Bloc de texte ▸

4        Par décision du 30 novembre 2016, l’examinateur a rejeté la demande d’enregistrement de la marque demandée, sur le fondement de l’article 7, paragraphe 1, sous b), lu conjointement avec l’article 7, paragraphe 2, du règlement no 207/2009 [devenu article 7, paragraphe 1, sous b), et paragraphe 2, du règlement 2017/1001], pour l’ensemble des produits visés au point 3 ci-dessus.

5        Le 30 janvier 2017, la requérante a formé un recours contre cette décision auprès de l’EUIPO, au titre des articles 58 à 64 du règlement no 207/2009 (devenus articles 66 à 71 du règlement 2017/1001).

Informations affichées ▸
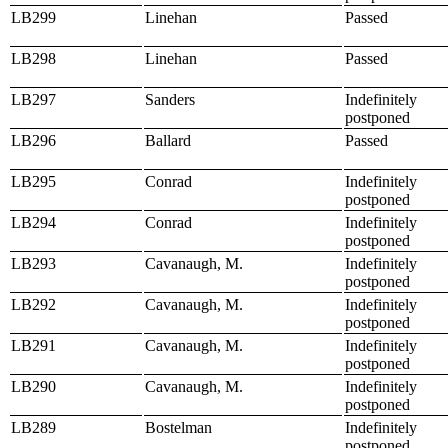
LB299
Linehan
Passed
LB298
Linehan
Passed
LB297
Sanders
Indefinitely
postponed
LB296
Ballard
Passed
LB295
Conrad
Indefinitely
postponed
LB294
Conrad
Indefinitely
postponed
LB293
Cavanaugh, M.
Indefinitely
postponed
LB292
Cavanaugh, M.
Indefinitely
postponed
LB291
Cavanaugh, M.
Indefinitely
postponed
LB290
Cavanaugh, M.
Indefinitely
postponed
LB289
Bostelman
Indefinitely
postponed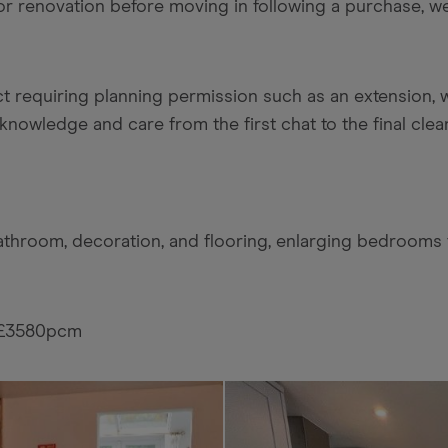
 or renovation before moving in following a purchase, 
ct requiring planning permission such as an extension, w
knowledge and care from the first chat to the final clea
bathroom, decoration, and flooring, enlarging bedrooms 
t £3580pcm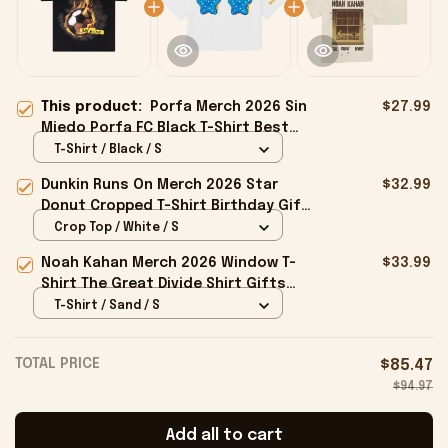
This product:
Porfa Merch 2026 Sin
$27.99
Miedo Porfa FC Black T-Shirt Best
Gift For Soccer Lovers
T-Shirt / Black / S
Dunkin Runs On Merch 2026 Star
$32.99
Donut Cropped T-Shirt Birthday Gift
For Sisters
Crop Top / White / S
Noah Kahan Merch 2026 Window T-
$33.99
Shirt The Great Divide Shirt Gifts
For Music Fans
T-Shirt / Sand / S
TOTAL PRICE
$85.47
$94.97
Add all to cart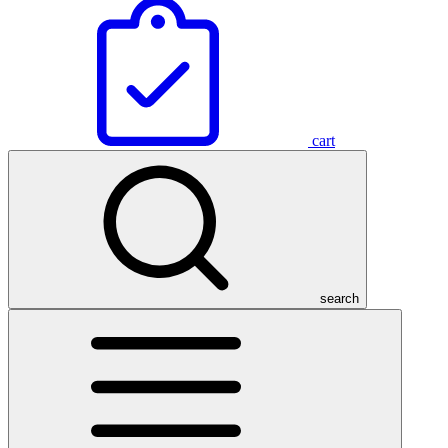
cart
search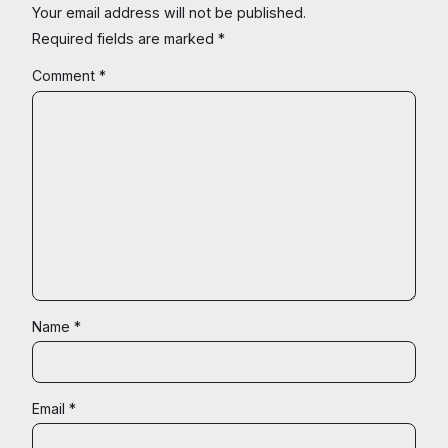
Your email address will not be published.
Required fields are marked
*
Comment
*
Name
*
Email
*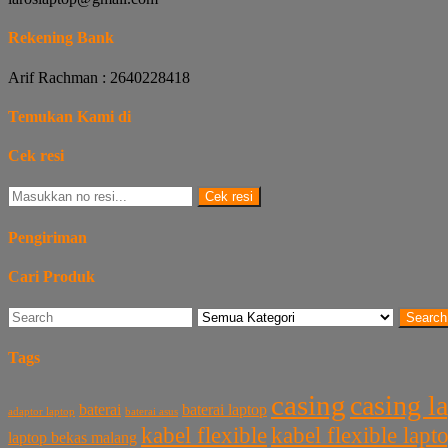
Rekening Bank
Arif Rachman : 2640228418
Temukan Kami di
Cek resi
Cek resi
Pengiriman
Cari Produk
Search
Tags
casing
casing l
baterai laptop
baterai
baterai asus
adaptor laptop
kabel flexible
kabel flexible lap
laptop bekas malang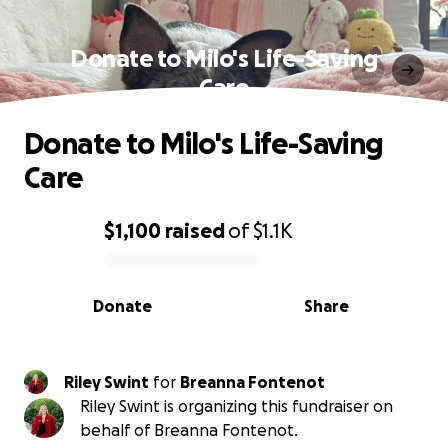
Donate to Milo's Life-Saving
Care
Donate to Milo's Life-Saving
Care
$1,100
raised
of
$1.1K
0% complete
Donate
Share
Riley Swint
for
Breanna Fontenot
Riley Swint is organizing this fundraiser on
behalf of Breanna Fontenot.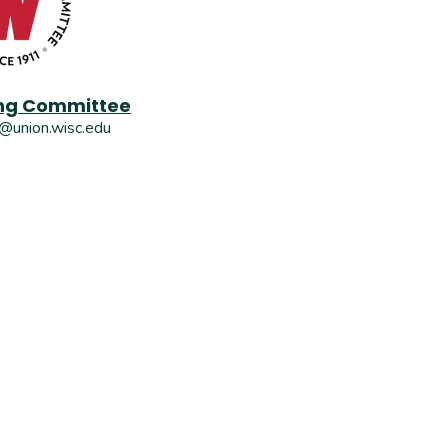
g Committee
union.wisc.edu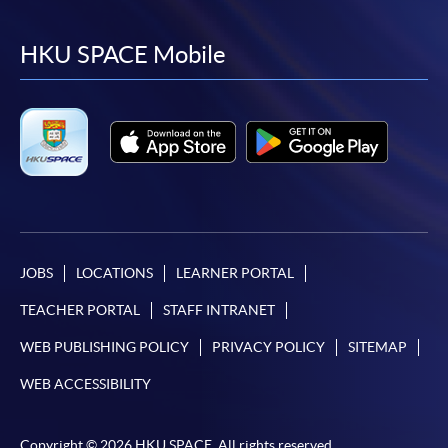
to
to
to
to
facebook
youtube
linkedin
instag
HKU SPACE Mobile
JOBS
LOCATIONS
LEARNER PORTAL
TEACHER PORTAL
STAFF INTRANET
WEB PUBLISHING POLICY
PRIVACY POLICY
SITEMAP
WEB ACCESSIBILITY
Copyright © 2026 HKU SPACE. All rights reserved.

Consigne ▸
Recopiez à l'identique le passage de l'extrait sur la demande d'enregistrement de marque, de « 5        Le 30 janvier 2017, la » à « du règlement 2017/1001). ».

Corrigé ▸
5        Le 30 janvier 2017, la requérante a formé un recours contre cette décision auprès de l’EUIPO, au titre des articles 58 à 64 du règlement no 207/2009 (devenus articles 66 à 71 du règlement 2017/1001).